Longtime Spokane Valley Parks Director Mike Stone to retire
In the nearly 13 years Mike Stone has led Spokane Valley’s Parks Department, he has been part of many firsts: the city’s first park construction project, first major land purchase, first dog park, first trail and first inclusive playground.
When Stone, 67, was hired as the city’s parks director in 2008, he already had nearly 30 years of local parks and recreation experience. He’s spent the remainder of his career guiding the fledgling city of Spokane Valley’s inheritance of a few parks from the county to more than a dozen formal parks.
“If you go to work at a city that’s been around for 100 years, you’re not doing a lot of firsts,” Stone said. “That’s what’s been nice working for this city.”
Stone has worked at every major park system in the greater Spokane area, spending four years as a park planner for Spokane County and about 26 years working in the city of Spokane, eventually being promoted to parks director. He will be retiring on Jan. 4 after nearly 42 years working in local park systems.
Stone’s first foray into local parks was as a high school student in Nampa, Idaho, his hometown, when he was hired to take care of the city’s softball fields.
Stone studied landscape architecture in college and was hired at a firm in Spokane before he was hired by Spokane County as a parks planner. At the county, Stone was involved in the planning of several parks that Spokane Valley, not yet a city, would one day inherit, including Browns and Sullivan parks.
After four years at the county, Stone was hired at the city of Spokane to do landscape architecture. While at the city, he was the golf director and operations manager, first managing Manito and eventually the city’s whole park system when he was hired as director.
After seven years leading the city of Spokane’s parks department, Stone was fired by the Mary Verner administration when she became mayor. He said his departure from Spokane may have been serendipitous in its own way. When he left the parks department in late 2007, the city of Spokane Valley, which had incorporated just four years earlier, was looking for an experienced park director to lead a small but growing system.
“Things happen for a reason,” he said.
Stone said it’s challenging to choose his favorite park in Spokane Valley, but the two projects of which he may be proudest are Discovery Playground and the recent 45-acre purchase of river-adjacent property on Flora Road.

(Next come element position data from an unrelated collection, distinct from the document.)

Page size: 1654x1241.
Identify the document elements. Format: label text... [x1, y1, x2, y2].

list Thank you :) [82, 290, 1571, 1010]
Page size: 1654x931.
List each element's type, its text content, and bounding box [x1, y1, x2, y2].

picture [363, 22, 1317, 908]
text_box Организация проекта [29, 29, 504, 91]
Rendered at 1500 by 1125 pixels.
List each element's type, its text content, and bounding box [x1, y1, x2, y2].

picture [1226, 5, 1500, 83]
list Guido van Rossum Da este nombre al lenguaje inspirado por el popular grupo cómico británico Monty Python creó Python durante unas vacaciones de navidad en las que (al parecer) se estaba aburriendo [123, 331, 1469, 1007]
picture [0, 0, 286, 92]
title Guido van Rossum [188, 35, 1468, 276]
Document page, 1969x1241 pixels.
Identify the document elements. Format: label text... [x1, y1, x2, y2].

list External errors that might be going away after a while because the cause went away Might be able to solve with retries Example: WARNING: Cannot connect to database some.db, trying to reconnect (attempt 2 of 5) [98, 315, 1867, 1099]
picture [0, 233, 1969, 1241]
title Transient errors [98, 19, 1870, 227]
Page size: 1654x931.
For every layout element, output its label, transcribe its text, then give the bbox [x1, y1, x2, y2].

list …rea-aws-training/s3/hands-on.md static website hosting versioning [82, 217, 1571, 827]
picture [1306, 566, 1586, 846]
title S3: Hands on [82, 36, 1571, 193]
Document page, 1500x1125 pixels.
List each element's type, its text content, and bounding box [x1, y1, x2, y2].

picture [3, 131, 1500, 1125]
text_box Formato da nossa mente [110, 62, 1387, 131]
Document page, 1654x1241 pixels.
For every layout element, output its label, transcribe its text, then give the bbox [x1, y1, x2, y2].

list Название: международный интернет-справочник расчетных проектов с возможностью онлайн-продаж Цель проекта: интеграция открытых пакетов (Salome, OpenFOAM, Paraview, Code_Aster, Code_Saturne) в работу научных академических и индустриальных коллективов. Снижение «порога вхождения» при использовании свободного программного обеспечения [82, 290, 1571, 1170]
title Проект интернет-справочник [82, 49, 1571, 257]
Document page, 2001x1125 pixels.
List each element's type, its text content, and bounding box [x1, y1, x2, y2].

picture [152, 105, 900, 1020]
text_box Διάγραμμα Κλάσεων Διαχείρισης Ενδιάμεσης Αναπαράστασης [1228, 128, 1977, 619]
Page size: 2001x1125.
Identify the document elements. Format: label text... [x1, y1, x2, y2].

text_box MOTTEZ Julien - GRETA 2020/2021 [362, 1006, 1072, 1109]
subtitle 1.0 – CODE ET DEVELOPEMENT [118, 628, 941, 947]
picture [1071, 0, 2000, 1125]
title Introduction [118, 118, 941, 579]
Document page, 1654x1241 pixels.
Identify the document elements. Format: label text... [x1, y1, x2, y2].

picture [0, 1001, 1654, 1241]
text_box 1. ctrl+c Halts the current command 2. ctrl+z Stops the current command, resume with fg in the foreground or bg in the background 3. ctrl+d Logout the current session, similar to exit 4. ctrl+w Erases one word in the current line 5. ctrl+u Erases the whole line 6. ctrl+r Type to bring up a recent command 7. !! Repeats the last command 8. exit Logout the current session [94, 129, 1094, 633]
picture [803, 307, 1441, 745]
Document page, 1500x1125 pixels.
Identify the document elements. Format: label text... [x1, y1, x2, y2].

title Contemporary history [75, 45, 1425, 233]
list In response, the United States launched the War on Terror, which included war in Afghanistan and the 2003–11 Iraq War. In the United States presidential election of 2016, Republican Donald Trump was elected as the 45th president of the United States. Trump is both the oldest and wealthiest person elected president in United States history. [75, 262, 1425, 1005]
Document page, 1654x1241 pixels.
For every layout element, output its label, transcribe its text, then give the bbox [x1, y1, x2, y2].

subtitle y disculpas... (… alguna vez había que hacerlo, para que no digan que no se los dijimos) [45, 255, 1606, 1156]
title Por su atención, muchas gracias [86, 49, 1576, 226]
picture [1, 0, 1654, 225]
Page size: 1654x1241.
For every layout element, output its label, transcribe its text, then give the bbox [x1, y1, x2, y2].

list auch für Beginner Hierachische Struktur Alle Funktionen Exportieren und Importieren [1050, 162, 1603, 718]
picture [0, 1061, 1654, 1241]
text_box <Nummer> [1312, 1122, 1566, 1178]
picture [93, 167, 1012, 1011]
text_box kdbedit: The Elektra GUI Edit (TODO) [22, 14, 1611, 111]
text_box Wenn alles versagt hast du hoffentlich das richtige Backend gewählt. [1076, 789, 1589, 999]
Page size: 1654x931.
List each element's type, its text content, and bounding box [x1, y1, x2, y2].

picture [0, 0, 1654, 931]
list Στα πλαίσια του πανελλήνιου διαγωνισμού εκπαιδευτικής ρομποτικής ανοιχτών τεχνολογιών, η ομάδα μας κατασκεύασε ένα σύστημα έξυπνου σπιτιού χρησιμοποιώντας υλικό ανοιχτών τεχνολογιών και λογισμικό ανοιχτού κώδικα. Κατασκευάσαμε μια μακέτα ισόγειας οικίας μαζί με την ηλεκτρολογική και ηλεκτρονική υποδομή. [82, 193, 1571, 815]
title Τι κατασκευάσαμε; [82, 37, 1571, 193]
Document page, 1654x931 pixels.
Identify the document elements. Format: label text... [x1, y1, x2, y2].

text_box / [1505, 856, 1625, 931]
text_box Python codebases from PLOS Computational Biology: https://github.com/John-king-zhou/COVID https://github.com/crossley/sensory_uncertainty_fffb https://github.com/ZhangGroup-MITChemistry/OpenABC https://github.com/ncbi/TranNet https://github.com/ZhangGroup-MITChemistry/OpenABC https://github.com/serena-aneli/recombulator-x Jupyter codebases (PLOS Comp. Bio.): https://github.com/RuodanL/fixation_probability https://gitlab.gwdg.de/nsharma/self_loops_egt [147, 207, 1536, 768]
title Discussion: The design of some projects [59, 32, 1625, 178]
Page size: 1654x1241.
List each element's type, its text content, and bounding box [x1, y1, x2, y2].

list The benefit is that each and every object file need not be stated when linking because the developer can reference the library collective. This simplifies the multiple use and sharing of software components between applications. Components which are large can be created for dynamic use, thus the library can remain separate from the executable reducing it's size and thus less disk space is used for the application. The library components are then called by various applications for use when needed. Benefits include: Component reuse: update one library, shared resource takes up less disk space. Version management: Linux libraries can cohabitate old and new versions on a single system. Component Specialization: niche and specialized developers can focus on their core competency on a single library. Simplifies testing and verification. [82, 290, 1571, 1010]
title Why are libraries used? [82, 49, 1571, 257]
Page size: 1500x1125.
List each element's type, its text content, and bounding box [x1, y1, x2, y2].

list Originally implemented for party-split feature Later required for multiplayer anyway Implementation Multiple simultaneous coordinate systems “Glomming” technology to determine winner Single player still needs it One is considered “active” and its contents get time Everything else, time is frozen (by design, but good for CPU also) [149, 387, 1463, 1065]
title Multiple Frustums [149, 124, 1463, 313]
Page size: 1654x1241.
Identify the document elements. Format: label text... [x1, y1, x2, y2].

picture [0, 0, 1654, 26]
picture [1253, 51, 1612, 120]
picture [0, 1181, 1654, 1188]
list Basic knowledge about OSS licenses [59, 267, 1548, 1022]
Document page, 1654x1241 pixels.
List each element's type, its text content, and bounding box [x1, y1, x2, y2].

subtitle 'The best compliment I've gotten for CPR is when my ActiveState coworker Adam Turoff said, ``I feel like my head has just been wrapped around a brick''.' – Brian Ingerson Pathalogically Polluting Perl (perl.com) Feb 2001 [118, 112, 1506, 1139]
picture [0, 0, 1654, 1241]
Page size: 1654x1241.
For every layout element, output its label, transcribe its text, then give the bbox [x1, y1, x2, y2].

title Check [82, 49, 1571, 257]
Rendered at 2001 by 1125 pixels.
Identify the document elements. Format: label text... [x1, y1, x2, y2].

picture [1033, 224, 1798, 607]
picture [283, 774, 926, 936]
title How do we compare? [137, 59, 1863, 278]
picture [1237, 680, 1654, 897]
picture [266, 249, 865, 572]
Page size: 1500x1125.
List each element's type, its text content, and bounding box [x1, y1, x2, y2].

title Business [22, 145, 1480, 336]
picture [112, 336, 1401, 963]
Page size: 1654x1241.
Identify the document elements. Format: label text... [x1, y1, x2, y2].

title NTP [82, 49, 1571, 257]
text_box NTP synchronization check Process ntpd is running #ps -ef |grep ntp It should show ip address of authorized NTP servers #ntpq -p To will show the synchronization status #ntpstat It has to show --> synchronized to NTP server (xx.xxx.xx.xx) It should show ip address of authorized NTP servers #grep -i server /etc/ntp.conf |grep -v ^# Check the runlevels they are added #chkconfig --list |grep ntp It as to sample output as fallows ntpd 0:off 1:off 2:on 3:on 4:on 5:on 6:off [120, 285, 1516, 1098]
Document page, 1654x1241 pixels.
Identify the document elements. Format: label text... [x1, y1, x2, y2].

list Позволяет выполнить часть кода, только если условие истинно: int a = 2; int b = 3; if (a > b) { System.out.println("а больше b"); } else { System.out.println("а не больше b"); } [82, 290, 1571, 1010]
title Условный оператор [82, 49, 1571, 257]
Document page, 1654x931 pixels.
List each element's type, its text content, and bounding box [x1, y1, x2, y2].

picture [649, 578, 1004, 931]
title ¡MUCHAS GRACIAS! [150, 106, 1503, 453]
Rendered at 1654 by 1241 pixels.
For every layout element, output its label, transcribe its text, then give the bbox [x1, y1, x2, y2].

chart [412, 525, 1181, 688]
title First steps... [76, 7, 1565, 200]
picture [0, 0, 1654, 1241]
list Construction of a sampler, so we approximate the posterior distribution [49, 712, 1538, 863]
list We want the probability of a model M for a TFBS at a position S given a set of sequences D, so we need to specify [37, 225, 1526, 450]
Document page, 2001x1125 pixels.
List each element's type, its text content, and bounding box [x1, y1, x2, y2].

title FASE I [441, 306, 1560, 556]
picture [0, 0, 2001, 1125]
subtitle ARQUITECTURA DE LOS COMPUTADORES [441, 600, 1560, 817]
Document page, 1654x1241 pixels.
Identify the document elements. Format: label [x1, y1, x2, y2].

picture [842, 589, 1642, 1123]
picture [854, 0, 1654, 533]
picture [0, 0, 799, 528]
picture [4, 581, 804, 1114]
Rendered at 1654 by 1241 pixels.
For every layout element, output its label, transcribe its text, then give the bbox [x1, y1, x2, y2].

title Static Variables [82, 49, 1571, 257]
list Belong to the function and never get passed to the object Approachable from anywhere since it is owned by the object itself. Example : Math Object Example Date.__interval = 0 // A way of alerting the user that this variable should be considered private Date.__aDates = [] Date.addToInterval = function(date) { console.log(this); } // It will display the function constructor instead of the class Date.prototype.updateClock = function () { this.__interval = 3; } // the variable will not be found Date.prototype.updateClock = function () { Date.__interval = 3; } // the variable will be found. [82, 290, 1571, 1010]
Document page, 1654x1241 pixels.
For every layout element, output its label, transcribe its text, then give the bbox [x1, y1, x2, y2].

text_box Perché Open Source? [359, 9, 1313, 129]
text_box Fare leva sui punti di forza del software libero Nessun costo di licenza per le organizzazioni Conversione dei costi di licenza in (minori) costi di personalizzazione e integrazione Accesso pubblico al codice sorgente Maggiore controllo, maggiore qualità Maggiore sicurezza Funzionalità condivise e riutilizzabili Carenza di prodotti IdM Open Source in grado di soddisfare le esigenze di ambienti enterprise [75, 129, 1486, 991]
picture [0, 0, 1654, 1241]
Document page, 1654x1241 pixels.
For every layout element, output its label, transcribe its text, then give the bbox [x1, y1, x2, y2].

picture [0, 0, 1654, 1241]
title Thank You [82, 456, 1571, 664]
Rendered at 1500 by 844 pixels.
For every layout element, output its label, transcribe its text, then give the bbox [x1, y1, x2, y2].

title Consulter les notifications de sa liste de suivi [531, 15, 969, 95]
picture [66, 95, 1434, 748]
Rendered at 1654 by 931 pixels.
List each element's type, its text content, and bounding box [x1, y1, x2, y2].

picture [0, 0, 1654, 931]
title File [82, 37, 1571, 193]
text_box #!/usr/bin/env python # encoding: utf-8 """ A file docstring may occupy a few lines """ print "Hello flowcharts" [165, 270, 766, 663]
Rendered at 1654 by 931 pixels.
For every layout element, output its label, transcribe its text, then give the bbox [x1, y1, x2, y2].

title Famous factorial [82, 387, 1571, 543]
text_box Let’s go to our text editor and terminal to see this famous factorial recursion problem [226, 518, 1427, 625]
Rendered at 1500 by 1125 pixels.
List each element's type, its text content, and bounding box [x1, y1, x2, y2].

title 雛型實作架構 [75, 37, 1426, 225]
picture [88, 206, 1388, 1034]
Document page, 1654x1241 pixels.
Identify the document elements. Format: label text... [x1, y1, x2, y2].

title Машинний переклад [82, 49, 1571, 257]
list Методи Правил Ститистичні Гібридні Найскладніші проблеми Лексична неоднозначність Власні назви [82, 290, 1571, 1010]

Stone said the playground, completed in 2010, is designed for children of any ability level and was an early entry in a wave of those types of playgrounds and public spaces. He noted the city of Spokane’s new inclusive playground and said those types of facilities are likely the future, he hopes becoming the norm, not the exception.
He said the Flora Road project will have to be guided by a new generation of park employees and he’s just glad it’s publicly owned, ensuring the community will have a chance to enjoy it.
“The fact that we have that in our land bank and it’s not going to be developed for some other purpose, that’s a good feeling and I’m at peace about that,” he said.
Stone said he’s also proud of what the parks department has been able to accomplish with its small staff.
Spokane Valley only has a little more than 95 positions, nine of which, including Stone’s, are in the parks department. Many of the services provided by parks are contracted out, and Stone and the small parks staff have often found themselves wearing multiple hats, volunteering at festivals, and planning and coordinating park redesigns or land purchases.
“You might be on the phone one minute, digging a sign next and then on the trail picking up trash,” he said. “Every day has its challenges, and joys as well.”
He said he considered retiring earlier this year, but didn’t want to leave in the middle of a pandemic. He said leaving the park system in the off-season should help the city’s transition when it hires a new director.
The city has posted the job, but has not yet hired his replacement.
In retirement, he said he plans to focus on golfing and spending time with his wife, two children and four grandchildren, who all live in the Spokane area. He said at one point he may volunteer in hopes of giving back to some of the projects on which he has worked.
While Stone said he is looking forward to retiring and spending more time with his family, he does regret leaving the city just after it purchased a large swath of undeveloped riverfront property.
“That’s a project that dreams are made of,” he said.